La radio ne coûte pas très cher. Si on la compare à la télévision, notamment, on constate que, une fois assumés les frais d’installation, les dépenses principales sont constituées des salaires du personnel. Voilà un avantage formidable pour les pays en développement. C’est vrai aussi dans le réseau des radios communautaires des pays développés qui font régulièrement la preuve qu’on peut jouer un rôle social très actif, rayonner dans sa communauté et susciter la participation citoyenne sans investissements colossaux.

La radio ne coûte pas cher non plus à ses auditeurs. Le développement de la miniaturisation, par exemple, la fabrication de baladeurs, également, ont fait faire un boom énorme à la radio. Elle est disponible à tous. Facilement. Équitablement.

La radio est également un merveilleux mode de communication. Grâce à elle, on peut s’adresser à la fois à l’intelligence et à la sensibilité des auditeurs. Comme la presse écrite, elle permet un contenu complexe et comme la télévision, elle autorise un contenu émotif. Elle n’a pas le côté parfois rebutant de la presse écrite ni le côté sensationnel de la télévision. Elle dispose du meilleur des deux. Bien que fréquemment menacée de disparaître, elle revient toujours en force et continue de s’imposer malgré le développement de nouvelles techniques qui, loin de lui nuire, lui donnent au contraire aujourd’hui une nouvelle dimension.

L’arrivée du numérique, associé à la production et la diffusion des émissions de radio, a considérablement modifié le paysage de la radio traditionnelle. C’est vrai également d’Internet qui, entre autres choses, prolonge aujourd’hui la vie d’une production radio jusqu’ici condamnée à une existence très éphémère et permet en même temps une diffusion sans limites géographiques.

Contrairement à la communication interpersonnelle, le propre des médias de masse est de rejoindre le plus grand nombre de personnes en même temps et, comme les autres médias de masse, la radio se définit également par l’absence de rétroaction.

Cela est vrai même si le développement d’Internet permet aujourd’hui aux auditeurs de commenter fort rapidement – et parfois sans beaucoup de distance ni de précautions – les contenus entendus. Les tribunes téléphoniques représentent aussi une forme de rétroaction, un peu comme le courrier des lecteurs d’un quotidien.

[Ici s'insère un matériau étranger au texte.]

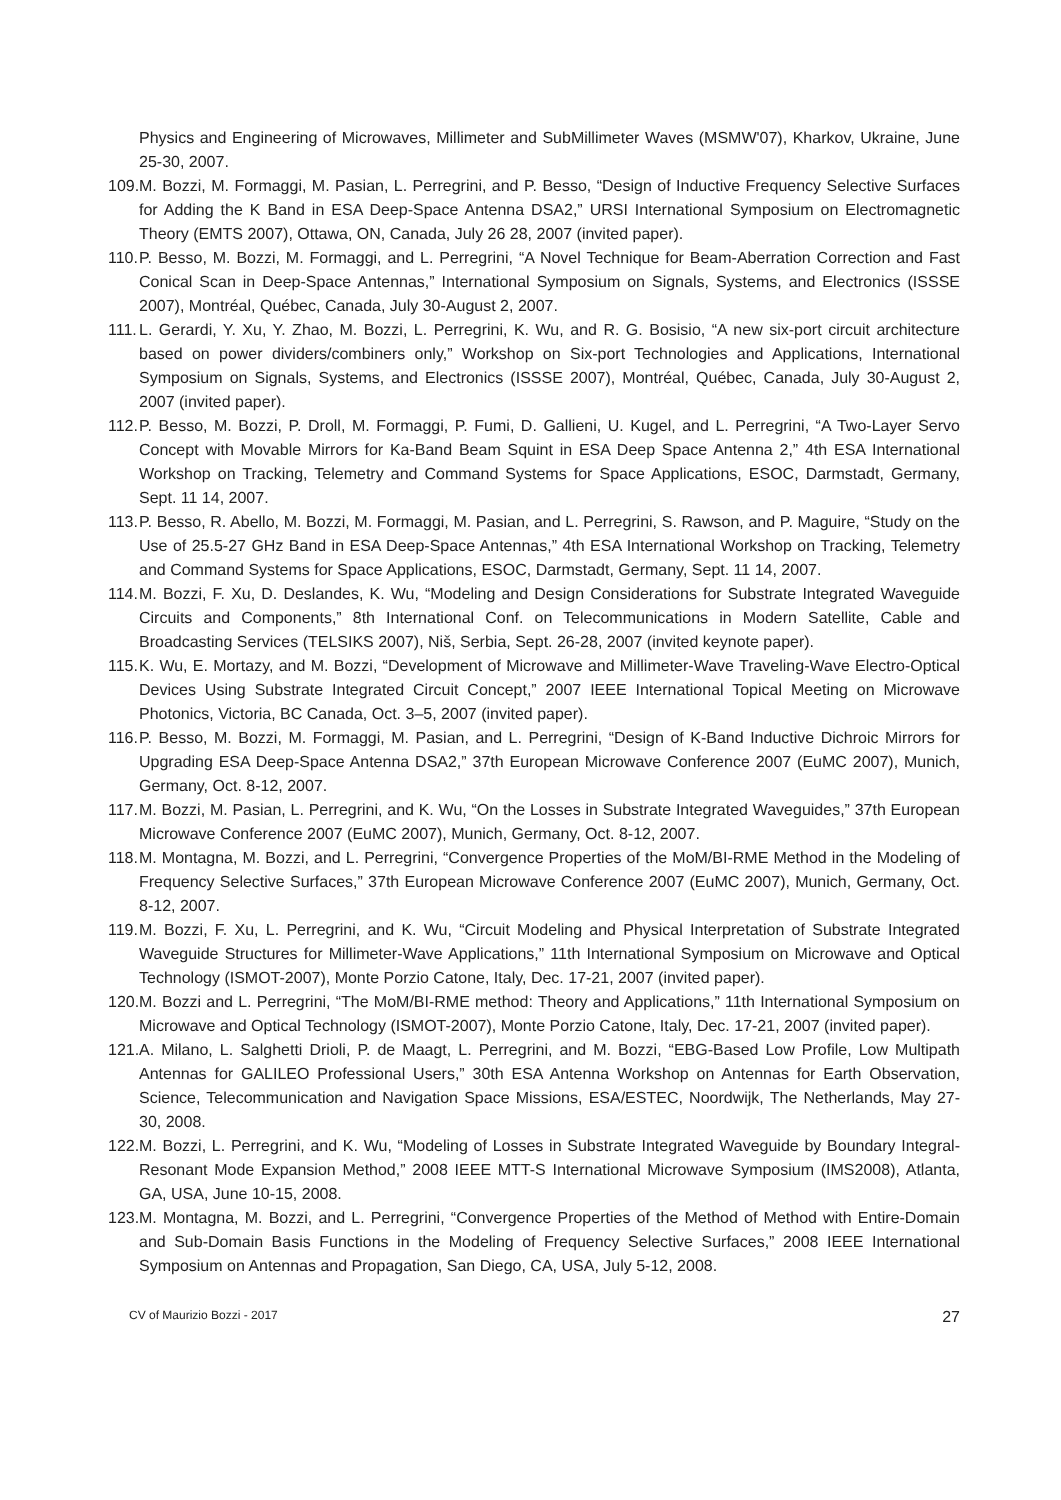Physics and Engineering of Microwaves, Millimeter and SubMillimeter Waves (MSMW'07), Kharkov, Ukraine, June 25-30, 2007.
109. M. Bozzi, M. Formaggi, M. Pasian, L. Perregrini, and P. Besso, “Design of Inductive Frequency Selective Surfaces for Adding the K Band in ESA Deep-Space Antenna DSA2,” URSI International Symposium on Electromagnetic Theory (EMTS 2007), Ottawa, ON, Canada, July 26 28, 2007 (invited paper).
110. P. Besso, M. Bozzi, M. Formaggi, and L. Perregrini, “A Novel Technique for Beam-Aberration Correction and Fast Conical Scan in Deep-Space Antennas,” International Symposium on Signals, Systems, and Electronics (ISSSE 2007), Montréal, Québec, Canada, July 30-August 2, 2007.
111. L. Gerardi, Y. Xu, Y. Zhao, M. Bozzi, L. Perregrini, K. Wu, and R. G. Bosisio, “A new six-port circuit architecture based on power dividers/combiners only,” Workshop on Six-port Technologies and Applications, International Symposium on Signals, Systems, and Electronics (ISSSE 2007), Montréal, Québec, Canada, July 30-August 2, 2007 (invited paper).
112. P. Besso, M. Bozzi, P. Droll, M. Formaggi, P. Fumi, D. Gallieni, U. Kugel, and L. Perregrini, “A Two-Layer Servo Concept with Movable Mirrors for Ka-Band Beam Squint in ESA Deep Space Antenna 2,” 4th ESA International Workshop on Tracking, Telemetry and Command Systems for Space Applications, ESOC, Darmstadt, Germany, Sept. 11 14, 2007.
113. P. Besso, R. Abello, M. Bozzi, M. Formaggi, M. Pasian, and L. Perregrini, S. Rawson, and P. Maguire, “Study on the Use of 25.5-27 GHz Band in ESA Deep-Space Antennas,” 4th ESA International Workshop on Tracking, Telemetry and Command Systems for Space Applications, ESOC, Darmstadt, Germany, Sept. 11 14, 2007.
114. M. Bozzi, F. Xu, D. Deslandes, K. Wu, “Modeling and Design Considerations for Substrate Integrated Waveguide Circuits and Components,” 8th International Conf. on Telecommunications in Modern Satellite, Cable and Broadcasting Services (TELSIKS 2007), Niš, Serbia, Sept. 26-28, 2007 (invited keynote paper).
115. K. Wu, E. Mortazy, and M. Bozzi, “Development of Microwave and Millimeter-Wave Traveling-Wave Electro-Optical Devices Using Substrate Integrated Circuit Concept,” 2007 IEEE International Topical Meeting on Microwave Photonics, Victoria, BC Canada, Oct. 3–5, 2007 (invited paper).
116. P. Besso, M. Bozzi, M. Formaggi, M. Pasian, and L. Perregrini, “Design of K-Band Inductive Dichroic Mirrors for Upgrading ESA Deep-Space Antenna DSA2,” 37th European Microwave Conference 2007 (EuMC 2007), Munich, Germany, Oct. 8-12, 2007.
117. M. Bozzi, M. Pasian, L. Perregrini, and K. Wu, “On the Losses in Substrate Integrated Waveguides,” 37th European Microwave Conference 2007 (EuMC 2007), Munich, Germany, Oct. 8-12, 2007.
118. M. Montagna, M. Bozzi, and L. Perregrini, “Convergence Properties of the MoM/BI-RME Method in the Modeling of Frequency Selective Surfaces,” 37th European Microwave Conference 2007 (EuMC 2007), Munich, Germany, Oct. 8-12, 2007.
119. M. Bozzi, F. Xu, L. Perregrini, and K. Wu, “Circuit Modeling and Physical Interpretation of Substrate Integrated Waveguide Structures for Millimeter-Wave Applications,” 11th International Symposium on Microwave and Optical Technology (ISMOT-2007), Monte Porzio Catone, Italy, Dec. 17-21, 2007 (invited paper).
120. M. Bozzi and L. Perregrini, “The MoM/BI-RME method: Theory and Applications,” 11th International Symposium on Microwave and Optical Technology (ISMOT-2007), Monte Porzio Catone, Italy, Dec. 17-21, 2007 (invited paper).
121. A. Milano, L. Salghetti Drioli, P. de Maagt, L. Perregrini, and M. Bozzi, “EBG-Based Low Profile, Low Multipath Antennas for GALILEO Professional Users,” 30th ESA Antenna Workshop on Antennas for Earth Observation, Science, Telecommunication and Navigation Space Missions, ESA/ESTEC, Noordwijk, The Netherlands, May 27-30, 2008.
122. M. Bozzi, L. Perregrini, and K. Wu, “Modeling of Losses in Substrate Integrated Waveguide by Boundary Integral-Resonant Mode Expansion Method,” 2008 IEEE MTT-S International Microwave Symposium (IMS2008), Atlanta, GA, USA, June 10-15, 2008.
123. M. Montagna, M. Bozzi, and L. Perregrini, “Convergence Properties of the Method of Method with Entire-Domain and Sub-Domain Basis Functions in the Modeling of Frequency Selective Surfaces,” 2008 IEEE International Symposium on Antennas and Propagation, San Diego, CA, USA, July 5-12, 2008.
CV of Maurizio Bozzi - 2017 27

On dit que c’est une séquence communicationnelle unidirectionnelle, contrairement à un échange entre deux personnes qui, lui, constitue une séquence bidirectionnelle au cours de laquelle il est toujours possible de vérifier si le sens du propos est bien compris. La compréhension est parfois implicite, parce que les antécédents de chacun permettent de la tenir pour acquise, elle est parfois explicite à travers des expressions comme : « Comprends-tu ? », ou d’autres conventions de langage, ou encore des expressions non verbales comme le hochement de tête qui vient ponctuer la compréhension.

En radio, il faut se passer de tels procédés et s’assurer le plus possible d’être compris instantanément, à la première écoute et pour le mieux. C’est une caractéristique dont il est important de tenir compte pour développer des techniques efficaces de communication radiophonique.

La radio peut sembler désavantagée par rapport aux autres médias de masse comme la presse écrite ou la télévision. La presse écrite est très impersonnelle par rapport aux médias électroniques, mais elle permet à ses lecteurs de revenir sur un article autant de fois qu’ils le souhaitent pour s’assurer de la bonne interprétation du texte. Les lecteurs peuvent mettre le journal de côté pendant un certain temps et le relire quand ils le souhaitent. Le texte s’inscrit dans l’espace. La radio, dans le temps.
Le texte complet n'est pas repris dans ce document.